▸ REQUIRED ACTION
Go through the data below and gather each line containing "ifdef".

Plain-text engineering files:
[Start of section]
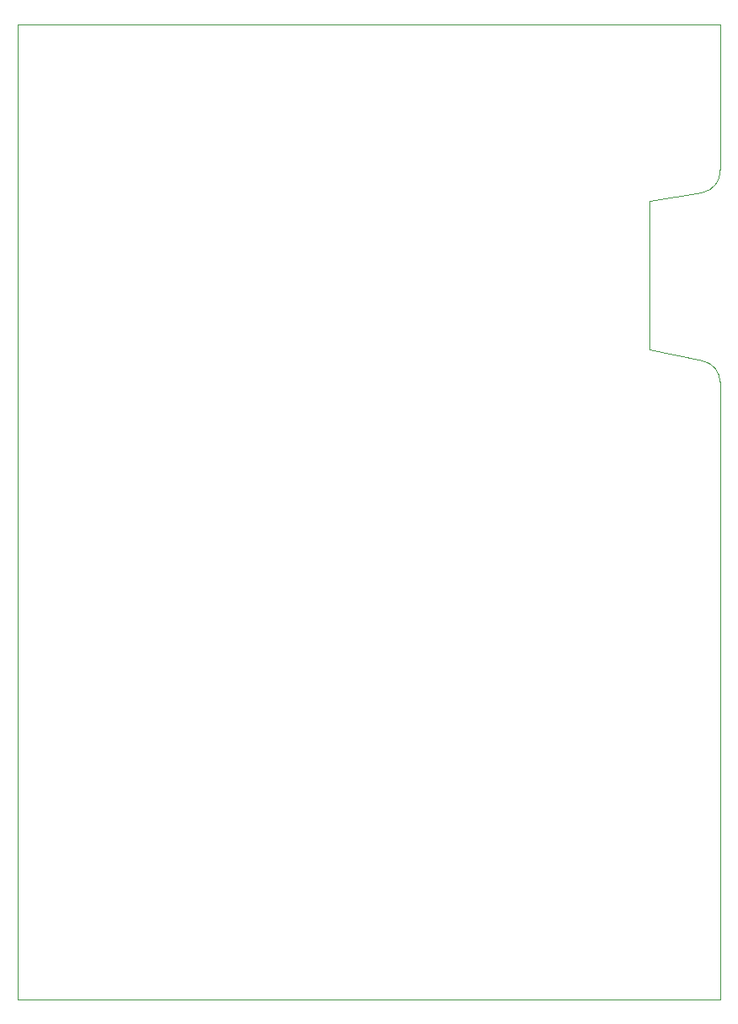
<source format=gbr>
G04 #@! TF.GenerationSoftware,KiCad,Pcbnew,(5.1.4)-1*
G04 #@! TF.CreationDate,2019-11-28T17:08:10+08:00*
G04 #@! TF.ProjectId,FH26W-45S-0.3SHW,46483236-572d-4343-9553-2d302e335348,rev?*
G04 #@! TF.SameCoordinates,Original*
G04 #@! TF.FileFunction,Profile,NP*
%FSLAX46Y46*%
G04 Gerber Fmt 4.6, Leading zero omitted, Abs format (unit mm)*
G04 Created by KiCad (PCBNEW (5.1.4)-1) date 2019-11-28 17:08:10*
%MOMM*%
%LPD*%
G04 APERTURE LIST*
%ADD10C,0.050000*%
G04 APERTURE END LIST*
D10*
X159400000Y-25400000D02*
X159400000Y-40000000D01*
X152300000Y-43090000D02*
X157590000Y-42290000D01*
X159401766Y-40000078D02*
G75*
G02X157590000Y-42290000I-2174632J-141138D01*
G01*
X152300000Y-58060000D02*
X157619424Y-59163094D01*
X157619424Y-59163094D02*
G75*
G02X159400000Y-61270000I-398784J-2142866D01*
G01*
X159400000Y-61270000D02*
X159400000Y-123200000D01*
X152300000Y-43090000D02*
X152300000Y-58060000D01*
X159400000Y-123200000D02*
X88900000Y-123200000D01*
X88900000Y-25400000D02*
X159400000Y-25400000D01*
X88900000Y-25400000D02*
X88900000Y-123200000D01*
M02*

</source>
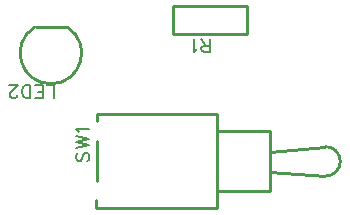
<source format=gto>
G04 Layer: TopSilkscreenLayer*
G04 EasyEDA v6.5.44, 2024-08-04 20:28:30*
G04 8295df91b2f84a2d9169b475f636a574,b0d0efe6ac584fe99c24f131b36d675a,10*
G04 Gerber Generator version 0.2*
G04 Scale: 100 percent, Rotated: No, Reflected: No *
G04 Dimensions in millimeters *
G04 leading zeros omitted , absolute positions ,4 integer and 5 decimal *
%FSLAX45Y45*%
%MOMM*%

%ADD10C,0.1524*%
%ADD11C,0.2540*%

%LPD*%
D10*
X1257300Y3989781D02*
G01*
X1257300Y4098747D01*
X1257300Y4098747D02*
G01*
X1195070Y4098747D01*
X1160779Y3989781D02*
G01*
X1160779Y4098747D01*
X1160779Y3989781D02*
G01*
X1093215Y3989781D01*
X1160779Y4041597D02*
G01*
X1119123Y4041597D01*
X1160779Y4098747D02*
G01*
X1093215Y4098747D01*
X1058926Y3989781D02*
G01*
X1058926Y4098747D01*
X1058926Y3989781D02*
G01*
X1022350Y3989781D01*
X1006855Y3994861D01*
X996442Y4005275D01*
X991362Y4015689D01*
X986028Y4031437D01*
X986028Y4057345D01*
X991362Y4072839D01*
X996442Y4083253D01*
X1006855Y4093667D01*
X1022350Y4098747D01*
X1058926Y4098747D01*
X946657Y4015689D02*
G01*
X946657Y4010609D01*
X941323Y4000195D01*
X936244Y3994861D01*
X925829Y3989781D01*
X905002Y3989781D01*
X894587Y3994861D01*
X889507Y4000195D01*
X884173Y4010609D01*
X884173Y4021023D01*
X889507Y4031437D01*
X899921Y4046931D01*
X951737Y4098747D01*
X879094Y4098747D01*
X2578100Y4380484D02*
G01*
X2578100Y4489450D01*
X2578100Y4380484D02*
G01*
X2531363Y4380484D01*
X2515870Y4385563D01*
X2510536Y4390897D01*
X2505456Y4401312D01*
X2505456Y4411726D01*
X2510536Y4422139D01*
X2515870Y4427220D01*
X2531363Y4432300D01*
X2578100Y4432300D01*
X2541777Y4432300D02*
G01*
X2505456Y4489450D01*
X2471165Y4401312D02*
G01*
X2460752Y4395978D01*
X2445004Y4380484D01*
X2445004Y4489450D01*
X1462278Y3527044D02*
G01*
X1451863Y3516629D01*
X1446784Y3501136D01*
X1446784Y3480307D01*
X1451863Y3464813D01*
X1462278Y3454400D01*
X1472692Y3454400D01*
X1483105Y3459479D01*
X1488439Y3464813D01*
X1493520Y3475228D01*
X1503934Y3506470D01*
X1509013Y3516629D01*
X1514347Y3521963D01*
X1524762Y3527044D01*
X1540255Y3527044D01*
X1550670Y3516629D01*
X1555750Y3501136D01*
X1555750Y3480307D01*
X1550670Y3464813D01*
X1540255Y3454400D01*
X1446784Y3561334D02*
G01*
X1555750Y3587495D01*
X1446784Y3613404D02*
G01*
X1555750Y3587495D01*
X1446784Y3613404D02*
G01*
X1555750Y3639312D01*
X1446784Y3665220D02*
G01*
X1555750Y3639312D01*
X1467612Y3699510D02*
G01*
X1462278Y3709923D01*
X1446784Y3725671D01*
X1555750Y3725671D01*
D11*
X1361899Y4591796D02*
G01*
X1101900Y4591796D01*
X2893059Y4767579D02*
G01*
X2893059Y4528820D01*
X2893059Y4528820D02*
G01*
X2263140Y4528820D01*
X2263140Y4528820D02*
G01*
X2263140Y4767579D01*
X2263140Y4767579D02*
G01*
X2893059Y4767579D01*
X3555984Y3577391D02*
G01*
X3086100Y3533391D01*
X3556000Y3327400D02*
G01*
X3086100Y3359353D01*
X2639098Y3201926D02*
G01*
X3086100Y3201926D01*
X3086100Y3708400D01*
X2639098Y3708400D01*
X1625600Y3624071D02*
G01*
X1625600Y3284728D01*
X2639098Y3854399D02*
G01*
X1625600Y3854399D01*
X1625600Y3792728D01*
X2639098Y3054400D02*
G01*
X1612900Y3054400D01*
X1612900Y3127382D01*
X2639098Y3854399D02*
G01*
X2639098Y3054400D01*
G75*
G01*
X1093724Y4588967D02*
G03*
X1370076Y4588967I138176J-220244D01*
G75*
G01*
X3556000Y3327400D02*
G03*
X3555985Y3577392I968J124996D01*
M02*

</source>
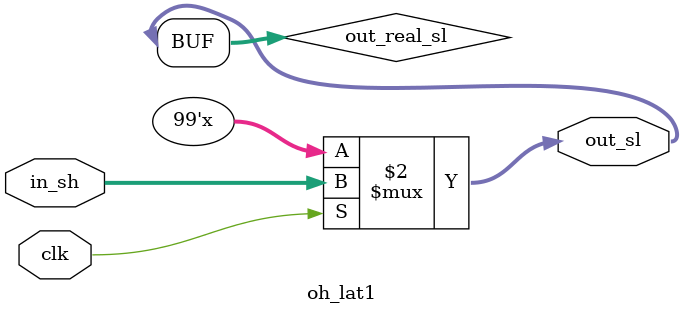
<source format=v>
module oh_lat1 (/*AUTOARG*/
   // Outputs
   out_sl,
   // Inputs
   in_sh, clk
   );

   parameter DW=99;

   input  [DW-1:0] in_sh; 
   input 	   clk;
   output [DW-1:0] out_sl;

   // # lat_clk is created in the following way:
   // #  1. clk_en -> lat0 -> clk_en_sh
   // #  2. lat_clk = clk_en_sh & clk 

   reg  [DW-1:0]    out_real_sl;
   wire [DW-1:0]    out_sl;

   /* verilator lint_off COMBDLY */
   // # Real lat1
   always @ (clk or in_sh)
     if (clk)
       out_real_sl[DW-1:0] <= in_sh[DW-1:0];
   /* verilator lint_on COMBDLY */

`ifdef DV_FAKELAT
   // # posedge FF
   reg [DW-1:0]    out_dv_sl;
   always @ (posedge clk)
     out_dv_sl[DW-1:0] <= in_sh[DW-1:0];
   assign out_sl[DW-1:0] = out_dv_sl[DW-1:0];

`else 
   assign out_sl[DW-1:0] = out_real_sl[DW-1:0];
`endif // !`ifdef CFG_FAKELAT

endmodule // lat1


</source>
[End of section]
▸ WRITTEN ANSWER
`ifdef DV_FAKELAT
`endif // !`ifdef CFG_FAKELAT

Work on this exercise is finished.